**EXERCISE MATERIAL**

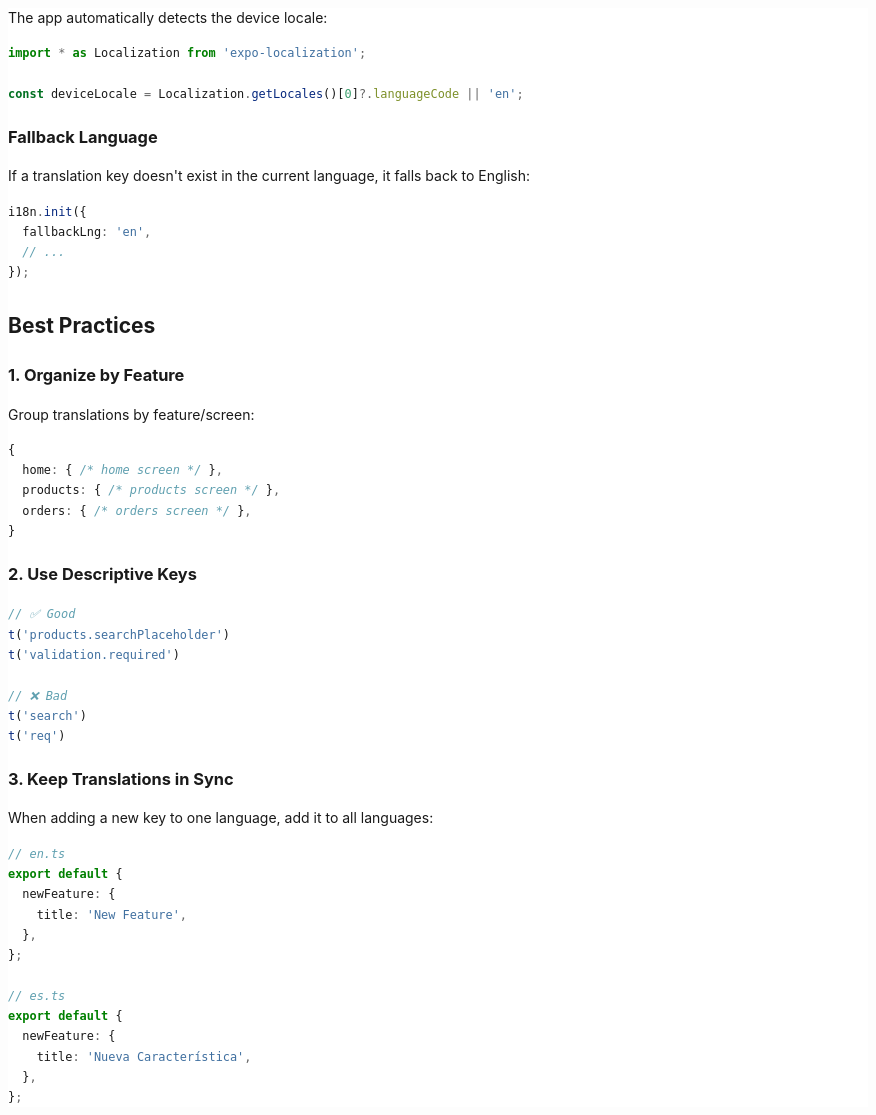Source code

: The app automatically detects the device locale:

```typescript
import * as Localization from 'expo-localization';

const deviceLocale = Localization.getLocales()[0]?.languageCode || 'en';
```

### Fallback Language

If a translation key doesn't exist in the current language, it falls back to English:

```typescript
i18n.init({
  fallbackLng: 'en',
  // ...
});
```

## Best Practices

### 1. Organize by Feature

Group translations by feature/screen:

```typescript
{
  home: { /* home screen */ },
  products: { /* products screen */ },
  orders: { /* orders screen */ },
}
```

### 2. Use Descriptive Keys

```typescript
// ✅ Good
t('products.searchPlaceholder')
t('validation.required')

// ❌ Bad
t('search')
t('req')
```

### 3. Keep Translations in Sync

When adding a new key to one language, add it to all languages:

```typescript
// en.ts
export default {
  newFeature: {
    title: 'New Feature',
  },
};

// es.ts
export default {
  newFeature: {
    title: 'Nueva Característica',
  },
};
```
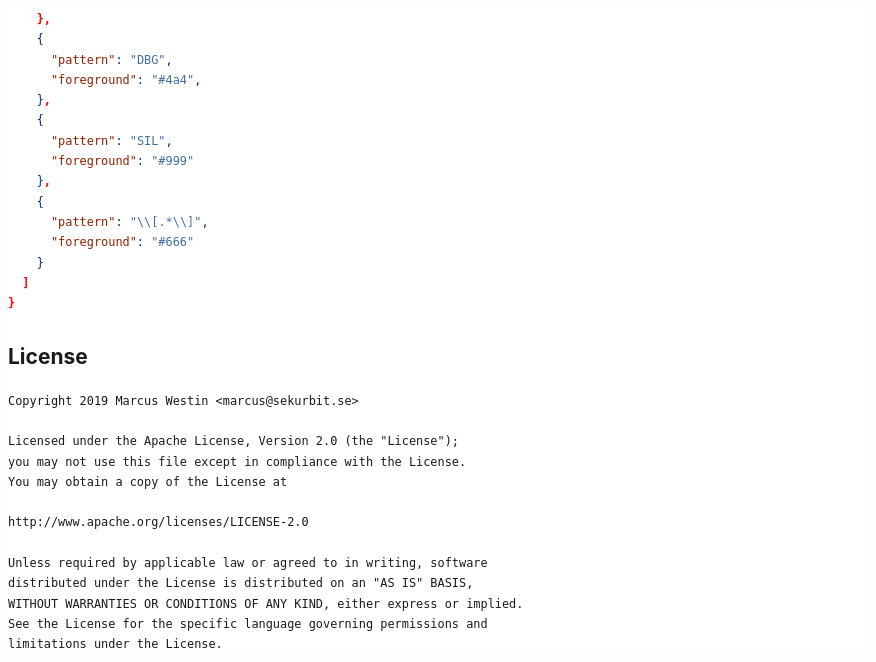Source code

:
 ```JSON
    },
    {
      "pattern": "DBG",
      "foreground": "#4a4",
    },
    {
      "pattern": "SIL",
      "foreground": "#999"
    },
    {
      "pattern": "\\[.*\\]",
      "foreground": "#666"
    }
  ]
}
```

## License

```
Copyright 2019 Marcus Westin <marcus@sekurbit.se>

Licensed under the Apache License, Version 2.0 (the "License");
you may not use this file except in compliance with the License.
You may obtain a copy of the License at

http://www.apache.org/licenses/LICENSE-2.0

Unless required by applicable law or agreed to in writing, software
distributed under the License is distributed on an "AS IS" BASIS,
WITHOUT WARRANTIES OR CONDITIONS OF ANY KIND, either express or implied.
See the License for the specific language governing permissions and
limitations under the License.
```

**EXERCISE PROMPT**
Reprint each of the records exactly and skip the images.

**SOLVED EXERCISE**
Source code

: The app automatically detects the device locale:

```typescript
import * as Localization from 'expo-localization';

const deviceLocale = Localization.getLocales()[0]?.languageCode || 'en';
```

### Fallback Language

If a translation key doesn't exist in the current language, it falls back to English:

```typescript
i18n.init({
  fallbackLng: 'en',
  // ...
});
```

## Best Practices

### 1. Organize by Feature

Group translations by feature/screen:

```typescript
{
  home: { /* home screen */ },
  products: { /* products screen */ },
  orders: { /* orders screen */ },
}
```

### 2. Use Descriptive Keys

```typescript
// ✅ Good
t('products.searchPlaceholder')
t('validation.required')

// ❌ Bad
t('search')
t('req')
```

### 3. Keep Translations in Sync

When adding a new key to one language, add it to all languages:

```typescript
// en.ts
export default {
  newFeature: {
    title: 'New Feature',
  },
};

// es.ts
export default {
  newFeature: {
    title: 'Nueva Característica',
  },
};
```
Source code

:
 ```JSON
    },
    {
      "pattern": "DBG",
      "foreground": "#4a4",
    },
    {
      "pattern": "SIL",
      "foreground": "#999"
    },
    {
      "pattern": "\\[.*\\]",
      "foreground": "#666"
    }
  ]
}
```

## License

```
Copyright 2019 Marcus Westin <marcus@sekurbit.se>

Licensed under the Apache License, Version 2.0 (the "License");
you may not use this file except in compliance with the License.
You may obtain a copy of the License at

http://www.apache.org/licenses/LICENSE-2.0

Unless required by applicable law or agreed to in writing, software
distributed under the License is distributed on an "AS IS" BASIS,
WITHOUT WARRANTIES OR CONDITIONS OF ANY KIND, either express or implied.
See the License for the specific language governing permissions and
limitations under the License.
```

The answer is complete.